KnockoutJS's attribute syntax combined with server- and client-side implementations makes it relatively straightforward to pre-expand templates on the server while maintaining the ability to dynamically update the rendering on the client. This can improve initial page load performance and lets us support users without JavaScript. [2]

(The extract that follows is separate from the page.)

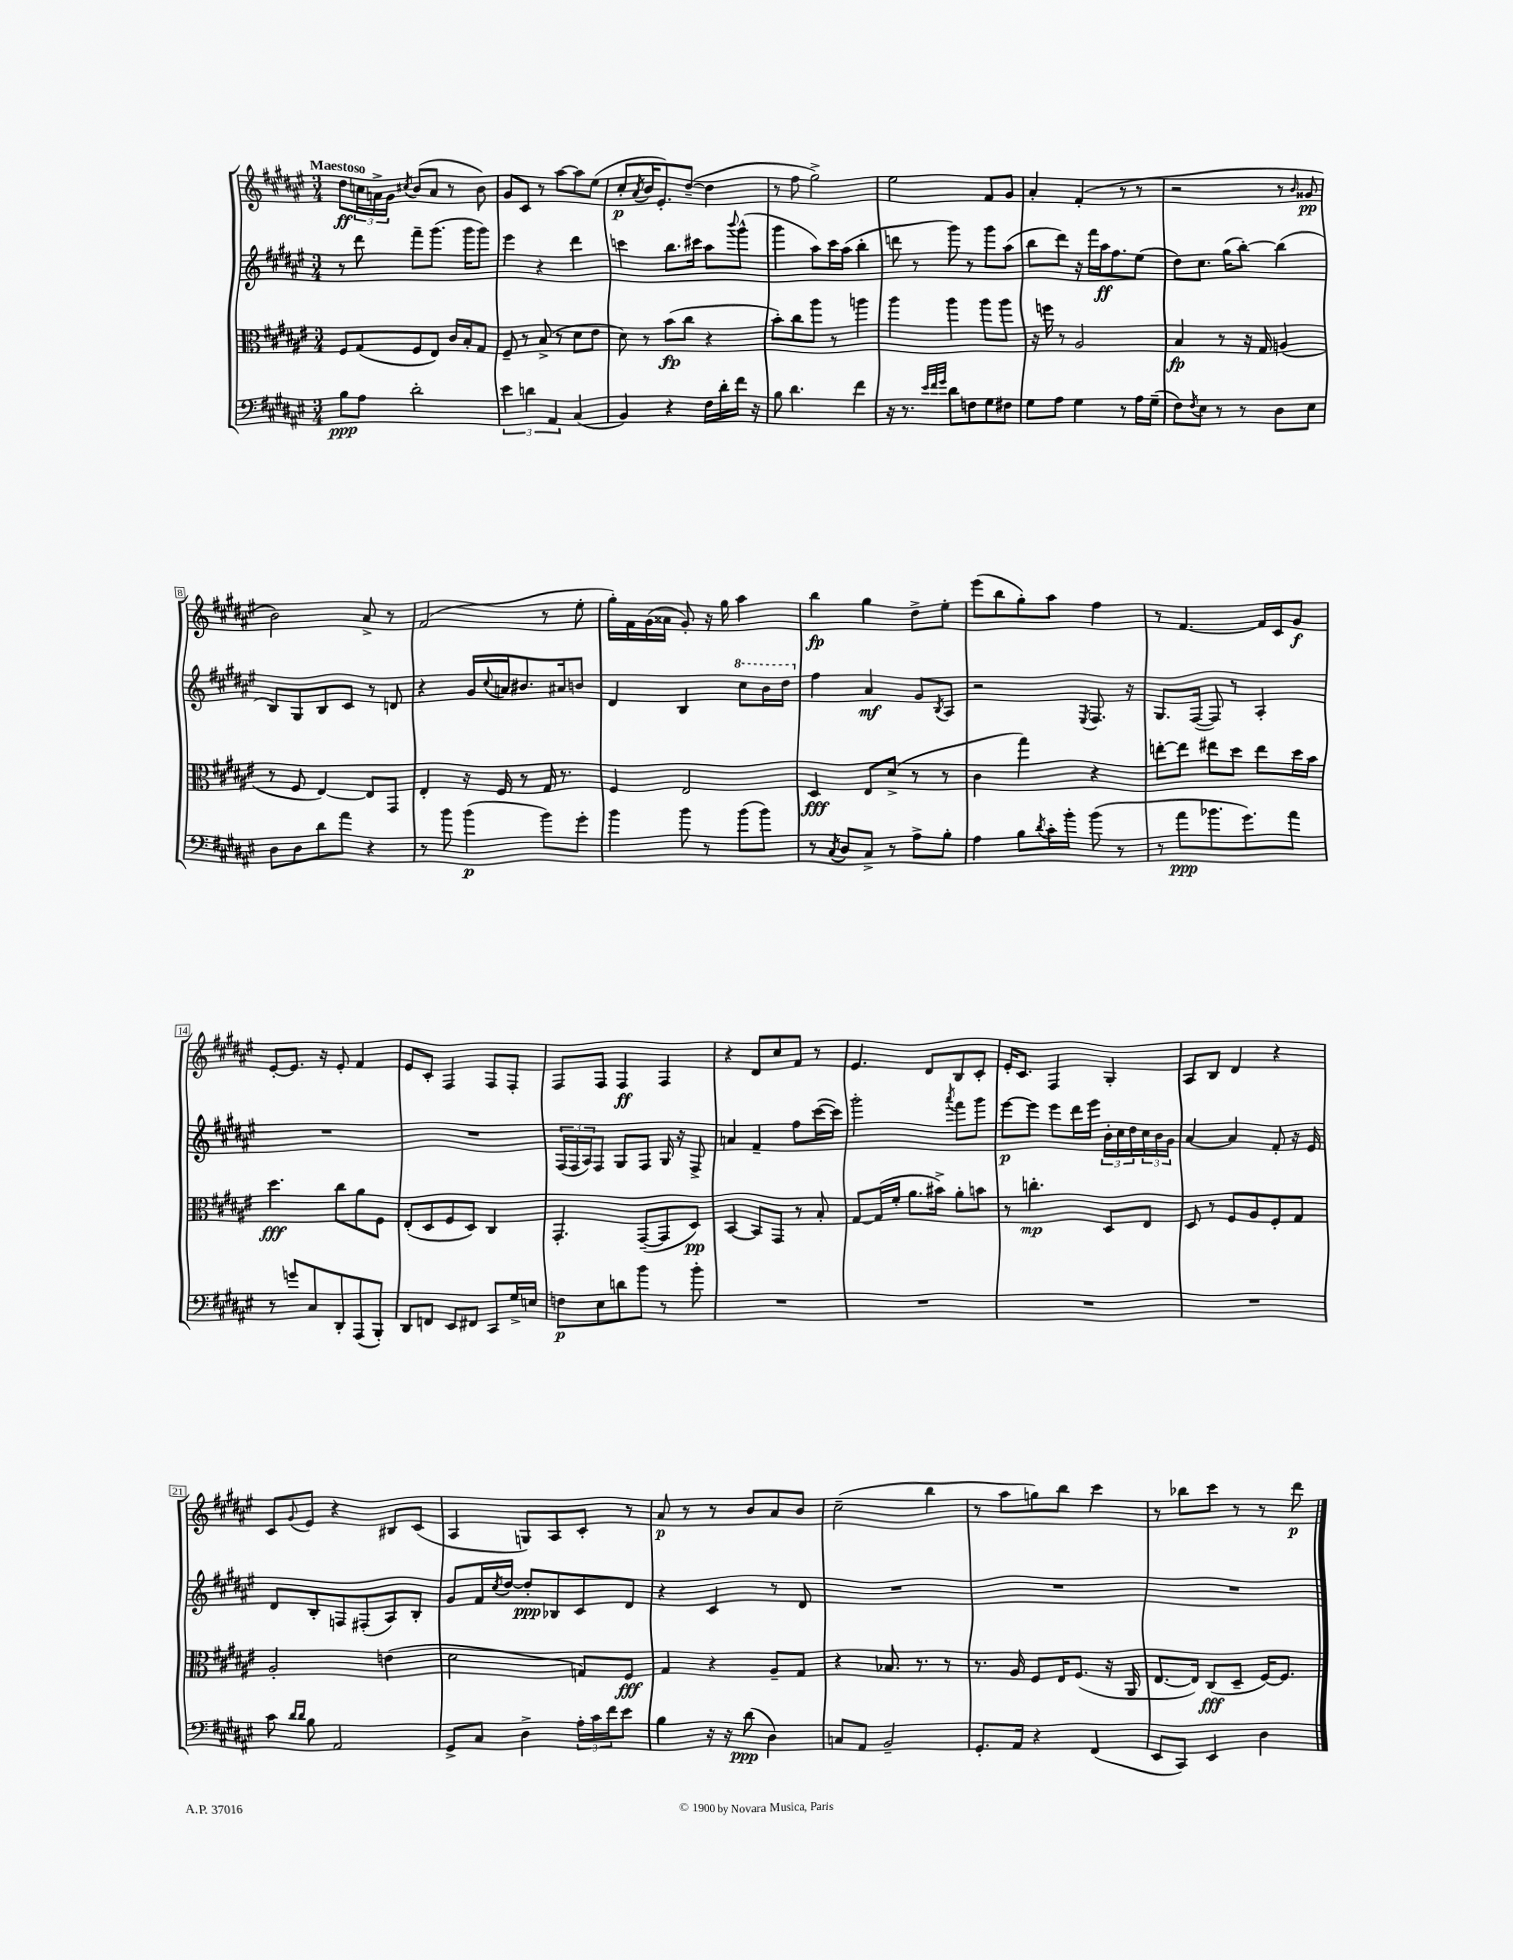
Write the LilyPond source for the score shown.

High-level UI templating data flow[edit]

+----------+             +--------------+    +-------------+
| Knockout | Compiled to | TAssembly    |    | Data Model  |
| template | ----------> | JSON IR      |    | on Render() |
+----------+             +--------------+    +-------------+
      |                          |                  |
      |                          \/                \/
      | Deliver via            +------------------------+
      | ResourceLoader         | TAssembly render(model)|
      |                        | Server or Client Side  |
      \/                       +------------------------+
    +-------------+                  | Raw HTML   | Knockout Compatible HTML
    | Knockout.JS |                  |            | Can be injected directly to page
    +-------------+                  |            | via innerHTML
      |                              |           \/
      | Dynamically                  |        +-------------+
      | controls                     |        | Knockout.JS |
      |                              |        +-------------+
      |                              |            | Dynamically controls
      |                              \/          \/
      |                            +------------------+
      +--------------------------->| Client Side Page |
                                   +------------------+

Longer-term architecture[edit]

MediaWiki messages in TAssembly[edit]

A lot of our user interface is defined by localized messages. These are using wikitext syntax, which is relatively expensive and complex to parse both on the server and the client. With Parsoid we can compile these messages to HTML+RDFa, and then turn that to the same JSON IR. With a common low-level representation we can potentially cut down the need for different client-side libraries, and speed up the message rendering on both the server and the client.

Content templating[edit]

The next logical step will be to leverage KnockOff & TAssembly for content templating functionality very similar to our traditional wikitext templates. Likely advantages include better performance, a better separation of data from presentation, and a simplification of our architecture by eliminating the need for wikitext parsing in the normal rendering pipeline. See the separate design sketch for details.

See also[edit]

Notes[edit]

  1. We considered several other DOM-based libraries including AngularJS and Distal. Of these AngularJS is the most interesting alternative choice for its reactivity and feature set. The disadvantage is its size (36k gzipped) and implementation complexity, which is why we decided to go with KnockoutJS.
  2. Issue: destructive DOM updates
    Constructs like foreach and if with a false condition remove or replace parts of the original template. To give knockout still access to the original template content, a preprocessing pass can extract a server-side backup of the template from an attribute, and pass this into knockout as an anonymous template.